The former acting director of the FBI has been frowning as a result of this interview in the "60-minute" CBS broadcast, which had stated that Deputy Attorney General Rod Rosenstein had raised the idea to surreptitiously record interactions with the President and had raised the point of invoking the 25th Amendment to oust Trump from office. Rosenstein has already stated that this comment was misinterpreted.
When asked if he thought someone should spin to record conversations with the president, McCabe replied, "Absolutely not." He added that it was "an incredibly invasive thing and likely to set a precedent," and added that he did not think it was necessary. He added that it would only be necessary to collect evidence of intent and that "we did not need to do it in this case, we knew what the President wanted".
McCabe took the lead of the FBI when Trump sacked James Comey in May 2017. During his tenure as head of the department, McCabe was sacked. He was finally fired in 2018, just days before the announced date of his retirement. Federal prosecutors in Washington, DC, have opened a criminal investigation for misleading investigators in their investigation into the FBI's handling of the Clinton Foundation's investigation.
McCabe said that the inspector general's report that had served to justify his dismissal was the result of undue influence of command, knowing that it was clear that the president wanted him to leave before the expected date of retirement.
McCabe made harsh remarks to the president during his interview with Cooper, accusing Trump of undermining the main law enforcement agencies in the country for political purposes. .
"This president undermines the role of law enforcement, our intelligence infrastructure and has a negative impact on the men and women of the FBI and on the intelligence agencies (and their ability) to protect that country in the first place. daily, "says McCabe.
He added that there was no doubt in his mind that the president was undermining the "efficiency and strength" of government institutions.
In the interview, McCabe described the events that led to the decision to open a counterintelligence investigation on the president, stating that he did not know if there were any things that have not been made public yet. He said that after the dismissal of Comey by the president and his mention of Russia among the reasons given, the FBI was "obliged to open the file", because there was an "articulable foundation" allowing believe that a "federal crime has been committed".
With respect to why he did not speak earlier, McCabe said he thought it should be thoughtful about how the president was undermining the justice system.
McCabe did not mean if the FBI was investigating the president's family. He told Cooper that it was not something he was comfortable talking about, saying that "could go to ongoing investigations".
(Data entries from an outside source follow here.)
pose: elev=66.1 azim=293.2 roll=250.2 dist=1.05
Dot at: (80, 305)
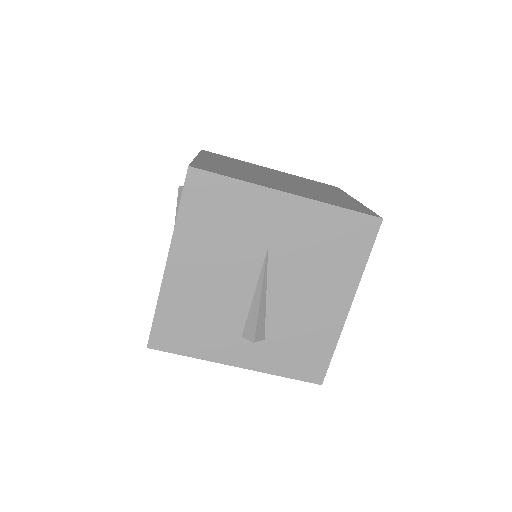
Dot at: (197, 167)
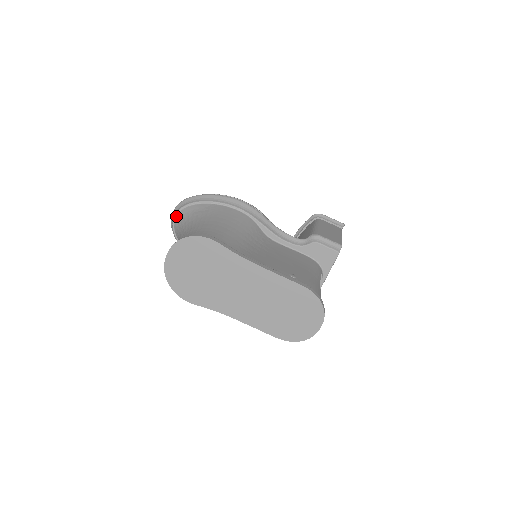
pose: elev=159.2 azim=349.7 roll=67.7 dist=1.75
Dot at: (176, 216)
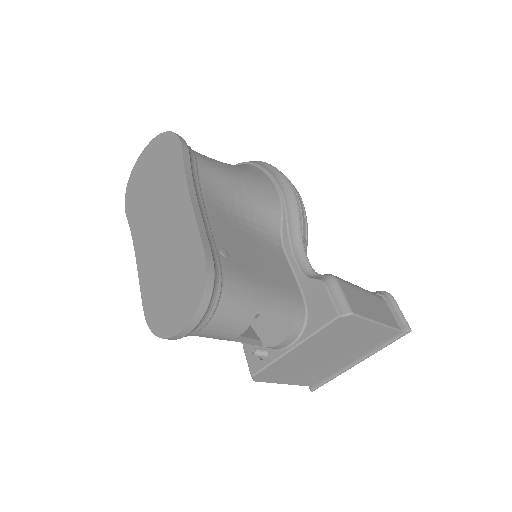
Dot at: occluded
McCabe said that he had not continued to receive news of the investigation into Russia after Mueller's appointment.
The former acting director of the FBI subsequently defended Deputy Attorney General Rod Rosenstein and declared that "the entire country owes him a debt of gratitude" for Mueller's appointment. "Rod did the right thing by putting the right person in charge of this investigation."
McCabe said that he did not know if Rosenstein should have recused himself from the Russian investigation.
"It was an incredible time, the mere fact that the Deputy Attorney General and the Acting Director of the FBI were trying to find a way to handle a situation in which we thought the US President might be involved in a shackle. justice and justice could do it to hide some sort of inappropriate relationship with the Russians, "said McCabe.
"It was a decisive moment," he added.
As he did in his book, McCabe also formulated harsh criticisms of former Attorney General Jeff Sessions.
McCabe has repeatedly stated to have had the impression that Sessions was not reading the daily briefing of the president, and that that "has a little confirmed when I learned from our own people that tablets used to convey the briefing documents were not open regularly. "
Tammy Kupperman and Katie Bernard of CNN contributed to this report.